◆ Texte fourni:

┏━━

Et lors des mauvais traitements ?
C'est encore Raymond de Capoue qui écrit : «Catherine,
dans son jeune âge, a beaucoup souffert de l'incompréhension de ceux et celles
qui lui étaient les plus chers : ses parents, ses frères et saurs, même de la
part des religieux et religieuses. Elle supportait tout avec patience et sans
murmures et sans parler des mauvais traitements » (Aux frères et soeurs
du tiers ordre p. 320). L'endurance et la patience l'ont rendue forte et
lui ont donné droit de parler à ceux et celles qui sont dans une situation
similaire. Ce sont de belles vertus qui nous manquent trop souvent et
pourtant...
Et la question : « Qui suis-je ? »

┗━━

◆ Matériel fourni:
┏━━

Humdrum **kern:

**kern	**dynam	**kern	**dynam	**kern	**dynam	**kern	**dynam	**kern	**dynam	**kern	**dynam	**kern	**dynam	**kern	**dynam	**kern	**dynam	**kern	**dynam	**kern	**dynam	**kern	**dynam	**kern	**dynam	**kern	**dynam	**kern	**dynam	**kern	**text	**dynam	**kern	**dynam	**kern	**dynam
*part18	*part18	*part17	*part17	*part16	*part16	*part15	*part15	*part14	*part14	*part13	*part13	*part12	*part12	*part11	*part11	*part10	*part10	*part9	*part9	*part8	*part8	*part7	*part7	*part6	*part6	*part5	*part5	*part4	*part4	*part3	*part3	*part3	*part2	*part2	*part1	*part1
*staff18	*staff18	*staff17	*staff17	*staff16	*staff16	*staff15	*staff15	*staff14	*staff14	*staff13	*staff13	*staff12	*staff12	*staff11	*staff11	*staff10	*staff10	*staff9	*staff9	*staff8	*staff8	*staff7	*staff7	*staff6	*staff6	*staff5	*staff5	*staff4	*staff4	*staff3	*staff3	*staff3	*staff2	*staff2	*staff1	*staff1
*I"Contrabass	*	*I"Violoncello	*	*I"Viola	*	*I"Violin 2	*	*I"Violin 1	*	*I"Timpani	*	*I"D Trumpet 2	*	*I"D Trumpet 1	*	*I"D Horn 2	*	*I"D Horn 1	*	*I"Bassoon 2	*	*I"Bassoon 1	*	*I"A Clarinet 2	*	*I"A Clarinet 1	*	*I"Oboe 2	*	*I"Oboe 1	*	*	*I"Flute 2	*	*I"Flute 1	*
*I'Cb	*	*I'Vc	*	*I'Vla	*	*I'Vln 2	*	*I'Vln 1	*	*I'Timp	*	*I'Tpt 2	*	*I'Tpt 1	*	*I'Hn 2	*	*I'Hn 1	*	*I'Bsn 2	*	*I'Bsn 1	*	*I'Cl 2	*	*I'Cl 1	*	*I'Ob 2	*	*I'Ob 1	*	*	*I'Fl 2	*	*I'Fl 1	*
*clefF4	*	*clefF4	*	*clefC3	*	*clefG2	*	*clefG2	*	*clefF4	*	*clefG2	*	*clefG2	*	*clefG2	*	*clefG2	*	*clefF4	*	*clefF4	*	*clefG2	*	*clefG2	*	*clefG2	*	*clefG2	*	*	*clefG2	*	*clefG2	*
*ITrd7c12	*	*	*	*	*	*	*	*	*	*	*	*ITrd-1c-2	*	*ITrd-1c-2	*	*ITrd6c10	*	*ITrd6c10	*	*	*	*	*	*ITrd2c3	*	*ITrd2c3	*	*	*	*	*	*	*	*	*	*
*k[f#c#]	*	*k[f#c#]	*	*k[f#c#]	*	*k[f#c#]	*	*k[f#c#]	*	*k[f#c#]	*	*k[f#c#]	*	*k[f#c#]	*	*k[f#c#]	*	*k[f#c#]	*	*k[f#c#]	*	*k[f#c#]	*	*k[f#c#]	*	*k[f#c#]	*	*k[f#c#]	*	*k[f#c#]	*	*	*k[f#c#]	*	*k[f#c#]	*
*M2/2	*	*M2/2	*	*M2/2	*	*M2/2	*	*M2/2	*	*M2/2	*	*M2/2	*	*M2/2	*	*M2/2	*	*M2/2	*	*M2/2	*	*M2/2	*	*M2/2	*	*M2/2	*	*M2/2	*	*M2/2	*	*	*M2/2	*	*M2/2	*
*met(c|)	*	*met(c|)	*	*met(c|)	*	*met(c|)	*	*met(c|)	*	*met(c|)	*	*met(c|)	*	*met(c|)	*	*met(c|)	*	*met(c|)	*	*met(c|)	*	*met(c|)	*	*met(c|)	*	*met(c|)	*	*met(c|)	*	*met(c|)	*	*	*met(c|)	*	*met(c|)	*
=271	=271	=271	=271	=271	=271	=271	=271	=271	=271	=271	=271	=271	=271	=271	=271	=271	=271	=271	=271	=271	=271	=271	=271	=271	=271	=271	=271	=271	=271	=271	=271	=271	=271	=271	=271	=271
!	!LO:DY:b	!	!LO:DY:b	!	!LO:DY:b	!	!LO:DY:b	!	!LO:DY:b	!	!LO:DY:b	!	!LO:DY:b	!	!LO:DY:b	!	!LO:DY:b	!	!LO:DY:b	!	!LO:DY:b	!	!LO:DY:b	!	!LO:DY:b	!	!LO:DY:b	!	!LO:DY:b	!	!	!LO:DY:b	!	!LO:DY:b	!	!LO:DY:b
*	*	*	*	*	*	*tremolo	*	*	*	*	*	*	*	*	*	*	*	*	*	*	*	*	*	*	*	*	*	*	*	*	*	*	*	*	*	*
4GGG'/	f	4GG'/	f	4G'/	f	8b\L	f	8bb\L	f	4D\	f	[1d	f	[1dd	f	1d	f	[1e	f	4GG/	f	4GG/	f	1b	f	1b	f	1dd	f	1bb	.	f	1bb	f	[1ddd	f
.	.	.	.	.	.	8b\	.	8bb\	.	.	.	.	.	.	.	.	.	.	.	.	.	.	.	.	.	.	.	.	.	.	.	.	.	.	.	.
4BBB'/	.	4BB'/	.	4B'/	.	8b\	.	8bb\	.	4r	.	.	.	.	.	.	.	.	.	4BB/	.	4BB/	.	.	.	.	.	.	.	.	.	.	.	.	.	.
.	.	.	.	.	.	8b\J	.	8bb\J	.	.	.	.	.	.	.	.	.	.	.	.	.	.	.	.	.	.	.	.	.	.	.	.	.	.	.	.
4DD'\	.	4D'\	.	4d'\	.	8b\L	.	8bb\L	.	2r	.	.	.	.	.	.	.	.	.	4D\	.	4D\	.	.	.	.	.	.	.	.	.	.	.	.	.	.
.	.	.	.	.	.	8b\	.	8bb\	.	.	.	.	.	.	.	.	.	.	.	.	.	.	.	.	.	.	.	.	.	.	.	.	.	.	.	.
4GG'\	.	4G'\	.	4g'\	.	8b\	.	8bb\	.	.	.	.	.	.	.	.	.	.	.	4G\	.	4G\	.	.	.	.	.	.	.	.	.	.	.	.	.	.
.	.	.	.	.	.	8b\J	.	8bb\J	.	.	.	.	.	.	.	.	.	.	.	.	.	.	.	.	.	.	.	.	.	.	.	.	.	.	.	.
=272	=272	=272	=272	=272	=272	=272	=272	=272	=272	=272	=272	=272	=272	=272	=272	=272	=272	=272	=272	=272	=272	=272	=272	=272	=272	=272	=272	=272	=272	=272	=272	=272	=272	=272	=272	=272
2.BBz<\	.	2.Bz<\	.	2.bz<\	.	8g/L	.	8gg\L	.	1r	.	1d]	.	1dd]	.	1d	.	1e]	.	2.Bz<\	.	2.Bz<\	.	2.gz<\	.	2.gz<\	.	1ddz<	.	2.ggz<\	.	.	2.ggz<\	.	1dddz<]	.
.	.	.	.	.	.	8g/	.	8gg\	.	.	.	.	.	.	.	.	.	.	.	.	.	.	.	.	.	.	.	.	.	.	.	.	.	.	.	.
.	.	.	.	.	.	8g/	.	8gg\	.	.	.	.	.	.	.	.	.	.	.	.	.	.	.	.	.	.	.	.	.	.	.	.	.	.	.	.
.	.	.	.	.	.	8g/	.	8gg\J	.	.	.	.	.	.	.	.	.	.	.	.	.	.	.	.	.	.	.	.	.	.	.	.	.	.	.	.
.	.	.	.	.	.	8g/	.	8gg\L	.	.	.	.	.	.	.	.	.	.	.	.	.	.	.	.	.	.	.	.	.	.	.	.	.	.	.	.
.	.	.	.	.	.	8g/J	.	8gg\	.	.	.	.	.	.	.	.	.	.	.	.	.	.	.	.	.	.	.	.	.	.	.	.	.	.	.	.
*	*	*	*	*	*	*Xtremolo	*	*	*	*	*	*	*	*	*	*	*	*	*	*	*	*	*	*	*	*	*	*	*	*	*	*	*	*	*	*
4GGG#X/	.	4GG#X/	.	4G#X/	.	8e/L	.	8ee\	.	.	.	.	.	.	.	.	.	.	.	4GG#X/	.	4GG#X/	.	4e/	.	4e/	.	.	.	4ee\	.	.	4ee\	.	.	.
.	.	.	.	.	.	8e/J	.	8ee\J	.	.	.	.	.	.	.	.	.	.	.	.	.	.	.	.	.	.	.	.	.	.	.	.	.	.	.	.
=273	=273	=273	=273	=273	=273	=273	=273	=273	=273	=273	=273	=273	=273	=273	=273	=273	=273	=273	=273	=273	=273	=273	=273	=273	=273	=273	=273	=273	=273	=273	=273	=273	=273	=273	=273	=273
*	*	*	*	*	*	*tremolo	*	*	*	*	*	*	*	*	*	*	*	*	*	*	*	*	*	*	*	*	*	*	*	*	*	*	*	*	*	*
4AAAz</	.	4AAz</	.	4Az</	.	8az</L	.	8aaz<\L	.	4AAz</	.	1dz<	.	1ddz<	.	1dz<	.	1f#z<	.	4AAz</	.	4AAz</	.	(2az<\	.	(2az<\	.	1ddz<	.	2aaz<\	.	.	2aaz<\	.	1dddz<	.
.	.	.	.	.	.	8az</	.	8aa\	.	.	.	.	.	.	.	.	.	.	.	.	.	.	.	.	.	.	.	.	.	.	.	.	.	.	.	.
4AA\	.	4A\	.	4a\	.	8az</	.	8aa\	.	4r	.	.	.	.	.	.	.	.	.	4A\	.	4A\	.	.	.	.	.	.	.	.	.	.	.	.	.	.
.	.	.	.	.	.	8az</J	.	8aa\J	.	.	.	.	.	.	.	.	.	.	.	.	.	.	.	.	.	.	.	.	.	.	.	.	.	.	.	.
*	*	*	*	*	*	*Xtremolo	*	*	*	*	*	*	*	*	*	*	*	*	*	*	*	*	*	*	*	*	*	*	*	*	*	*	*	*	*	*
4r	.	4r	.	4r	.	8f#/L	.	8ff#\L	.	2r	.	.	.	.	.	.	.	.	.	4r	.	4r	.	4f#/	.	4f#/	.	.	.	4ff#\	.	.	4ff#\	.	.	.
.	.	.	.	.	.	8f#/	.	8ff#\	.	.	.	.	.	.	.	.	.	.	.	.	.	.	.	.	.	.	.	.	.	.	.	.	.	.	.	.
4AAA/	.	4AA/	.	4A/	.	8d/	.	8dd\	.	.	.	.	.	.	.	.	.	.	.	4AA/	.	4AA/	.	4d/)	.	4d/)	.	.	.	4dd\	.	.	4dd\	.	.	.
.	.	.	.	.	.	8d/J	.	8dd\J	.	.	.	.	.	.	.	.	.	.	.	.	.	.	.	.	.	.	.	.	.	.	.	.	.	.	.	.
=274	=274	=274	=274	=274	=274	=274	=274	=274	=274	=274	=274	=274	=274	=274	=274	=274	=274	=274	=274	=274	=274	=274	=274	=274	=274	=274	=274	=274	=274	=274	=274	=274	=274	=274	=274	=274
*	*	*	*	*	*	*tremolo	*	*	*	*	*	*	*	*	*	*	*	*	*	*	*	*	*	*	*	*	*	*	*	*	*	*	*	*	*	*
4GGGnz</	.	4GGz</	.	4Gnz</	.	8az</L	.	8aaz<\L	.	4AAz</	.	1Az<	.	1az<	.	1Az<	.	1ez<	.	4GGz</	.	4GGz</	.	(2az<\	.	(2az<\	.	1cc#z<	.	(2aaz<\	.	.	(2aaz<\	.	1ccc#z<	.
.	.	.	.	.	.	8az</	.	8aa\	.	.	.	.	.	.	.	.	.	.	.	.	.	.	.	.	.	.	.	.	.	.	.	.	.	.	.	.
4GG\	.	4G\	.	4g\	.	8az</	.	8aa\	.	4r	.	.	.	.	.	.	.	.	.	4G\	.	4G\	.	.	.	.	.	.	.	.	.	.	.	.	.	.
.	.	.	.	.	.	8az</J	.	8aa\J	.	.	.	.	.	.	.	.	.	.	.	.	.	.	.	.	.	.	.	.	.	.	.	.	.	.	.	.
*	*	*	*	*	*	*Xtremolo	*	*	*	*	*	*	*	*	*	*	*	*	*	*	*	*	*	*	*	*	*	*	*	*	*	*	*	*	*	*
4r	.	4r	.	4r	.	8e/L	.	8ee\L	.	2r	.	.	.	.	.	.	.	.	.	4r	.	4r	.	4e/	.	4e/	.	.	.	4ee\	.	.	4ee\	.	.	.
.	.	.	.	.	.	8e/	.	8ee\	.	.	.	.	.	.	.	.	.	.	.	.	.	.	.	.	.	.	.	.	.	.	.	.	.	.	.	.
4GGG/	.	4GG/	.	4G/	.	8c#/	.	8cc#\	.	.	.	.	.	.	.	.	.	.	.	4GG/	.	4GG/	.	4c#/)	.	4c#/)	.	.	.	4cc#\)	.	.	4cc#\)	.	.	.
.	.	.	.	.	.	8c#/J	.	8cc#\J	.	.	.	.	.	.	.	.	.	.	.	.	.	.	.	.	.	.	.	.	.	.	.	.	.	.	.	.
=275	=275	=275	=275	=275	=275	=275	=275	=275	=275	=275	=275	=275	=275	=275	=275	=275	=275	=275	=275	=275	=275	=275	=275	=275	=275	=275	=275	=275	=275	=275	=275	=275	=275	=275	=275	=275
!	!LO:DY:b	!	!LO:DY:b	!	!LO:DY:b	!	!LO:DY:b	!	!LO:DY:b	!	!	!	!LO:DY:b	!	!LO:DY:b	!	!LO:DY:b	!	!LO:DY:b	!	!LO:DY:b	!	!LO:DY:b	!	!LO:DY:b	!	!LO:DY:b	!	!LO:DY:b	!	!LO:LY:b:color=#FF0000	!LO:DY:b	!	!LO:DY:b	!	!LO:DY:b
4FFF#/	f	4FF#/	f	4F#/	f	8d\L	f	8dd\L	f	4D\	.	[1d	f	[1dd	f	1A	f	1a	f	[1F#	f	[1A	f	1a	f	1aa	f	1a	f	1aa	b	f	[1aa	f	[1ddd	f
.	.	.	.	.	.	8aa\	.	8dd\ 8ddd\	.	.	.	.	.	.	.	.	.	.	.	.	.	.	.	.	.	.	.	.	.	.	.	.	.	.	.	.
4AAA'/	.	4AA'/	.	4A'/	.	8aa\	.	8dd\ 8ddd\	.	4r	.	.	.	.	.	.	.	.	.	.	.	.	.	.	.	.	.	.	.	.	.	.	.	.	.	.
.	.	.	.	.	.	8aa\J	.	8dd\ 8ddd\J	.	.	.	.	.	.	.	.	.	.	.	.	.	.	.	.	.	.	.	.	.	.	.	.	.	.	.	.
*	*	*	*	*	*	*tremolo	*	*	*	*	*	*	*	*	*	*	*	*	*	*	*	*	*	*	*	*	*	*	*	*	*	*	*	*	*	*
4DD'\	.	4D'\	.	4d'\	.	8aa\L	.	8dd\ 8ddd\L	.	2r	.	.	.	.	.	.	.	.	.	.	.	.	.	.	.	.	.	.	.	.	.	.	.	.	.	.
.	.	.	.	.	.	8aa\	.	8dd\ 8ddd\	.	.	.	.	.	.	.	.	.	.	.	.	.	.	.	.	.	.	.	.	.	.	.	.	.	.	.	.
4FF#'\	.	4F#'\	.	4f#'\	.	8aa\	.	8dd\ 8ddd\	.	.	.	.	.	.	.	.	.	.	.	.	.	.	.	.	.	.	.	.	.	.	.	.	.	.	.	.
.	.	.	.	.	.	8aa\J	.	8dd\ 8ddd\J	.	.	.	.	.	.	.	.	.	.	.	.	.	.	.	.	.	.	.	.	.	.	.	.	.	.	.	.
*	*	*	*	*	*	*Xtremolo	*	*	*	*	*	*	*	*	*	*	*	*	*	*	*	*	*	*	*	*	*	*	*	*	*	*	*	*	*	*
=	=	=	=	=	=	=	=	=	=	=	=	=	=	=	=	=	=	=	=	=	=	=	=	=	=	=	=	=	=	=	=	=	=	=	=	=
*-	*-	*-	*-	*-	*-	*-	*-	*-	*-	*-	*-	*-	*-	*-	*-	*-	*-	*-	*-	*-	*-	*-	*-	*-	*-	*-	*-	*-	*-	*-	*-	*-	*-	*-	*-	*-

┗━━

◆ À faire:
#1 Dans le texte sur Catherine, relevez toutes les manières dont elle supportait tout, selon la citation de Raymond de Capoue.
#2 Affichez chaque ligne du listing qui contient la chaîne « kern ».

◆ Réponses attendues:
#1 avec patience ; sans murmures ; sans parler des mauvais traitements

#2
Humdrum **kern:
**kern	**dynam	**kern	**dynam	**kern	**dynam	**kern	**dynam	**kern	**dynam	**kern	**dynam	**kern	**dynam	**kern	**dynam	**kern	**dynam	**kern	**dynam	**kern	**dynam	**kern	**dynam	**kern	**dynam	**kern	**dynam	**kern	**dynam	**kern	**text	**dynam	**kern	**dynam	**kern	**dynam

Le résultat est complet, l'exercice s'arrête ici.